(Collected data)
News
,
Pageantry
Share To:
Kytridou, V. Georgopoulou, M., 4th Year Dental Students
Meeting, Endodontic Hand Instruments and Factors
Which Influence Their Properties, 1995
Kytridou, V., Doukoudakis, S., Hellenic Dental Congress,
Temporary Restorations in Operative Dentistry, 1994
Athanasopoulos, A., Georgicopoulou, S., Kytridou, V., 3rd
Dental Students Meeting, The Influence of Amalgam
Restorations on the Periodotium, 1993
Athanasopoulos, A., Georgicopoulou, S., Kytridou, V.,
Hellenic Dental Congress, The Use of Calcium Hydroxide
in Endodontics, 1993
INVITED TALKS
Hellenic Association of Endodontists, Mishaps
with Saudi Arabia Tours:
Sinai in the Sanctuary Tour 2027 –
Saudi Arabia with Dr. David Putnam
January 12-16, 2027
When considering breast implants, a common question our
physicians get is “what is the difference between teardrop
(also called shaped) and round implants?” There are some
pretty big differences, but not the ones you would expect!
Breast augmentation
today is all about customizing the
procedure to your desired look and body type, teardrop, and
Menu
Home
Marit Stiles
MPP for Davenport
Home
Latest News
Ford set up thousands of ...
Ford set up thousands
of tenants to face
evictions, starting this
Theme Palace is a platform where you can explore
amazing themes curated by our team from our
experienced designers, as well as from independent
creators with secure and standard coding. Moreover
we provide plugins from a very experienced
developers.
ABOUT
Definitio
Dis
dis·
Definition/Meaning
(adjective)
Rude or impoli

## [TASK TO CARRY OUT]
Every record listed above needs to be written out again exactly.

## [YOUR RESPONSE]
News
,
Pageantry
Share To:
Kytridou, V. Georgopoulou, M., 4th Year Dental Students
Meeting, Endodontic Hand Instruments and Factors
Which Influence Their Properties, 1995
Kytridou, V., Doukoudakis, S., Hellenic Dental Congress,
Temporary Restorations in Operative Dentistry, 1994
Athanasopoulos, A., Georgicopoulou, S., Kytridou, V., 3rd
Dental Students Meeting, The Influence of Amalgam
Restorations on the Periodotium, 1993
Athanasopoulos, A., Georgicopoulou, S., Kytridou, V.,
Hellenic Dental Congress, The Use of Calcium Hydroxide
in Endodontics, 1993
INVITED TALKS
Hellenic Association of Endodontists, Mishaps
with Saudi Arabia Tours:
Sinai in the Sanctuary Tour 2027 –
Saudi Arabia with Dr. David Putnam
January 12-16, 2027
When considering breast implants, a common question our
physicians get is “what is the difference between teardrop
(also called shaped) and round implants?” There are some
pretty big differences, but not the ones you would expect!
Breast augmentation
today is all about customizing the
procedure to your desired look and body type, teardrop, and
Menu
Home
Marit Stiles
MPP for Davenport
Home
Latest News
Ford set up thousands of ...
Ford set up thousands
of tenants to face
evictions, starting this
Theme Palace is a platform where you can explore
amazing themes curated by our team from our
experienced designers, as well as from independent
creators with secure and standard coding. Moreover
we provide plugins from a very experienced
developers.
ABOUT
Definitio
Dis
dis·
Definition/Meaning
(adjective)
Rude or impoli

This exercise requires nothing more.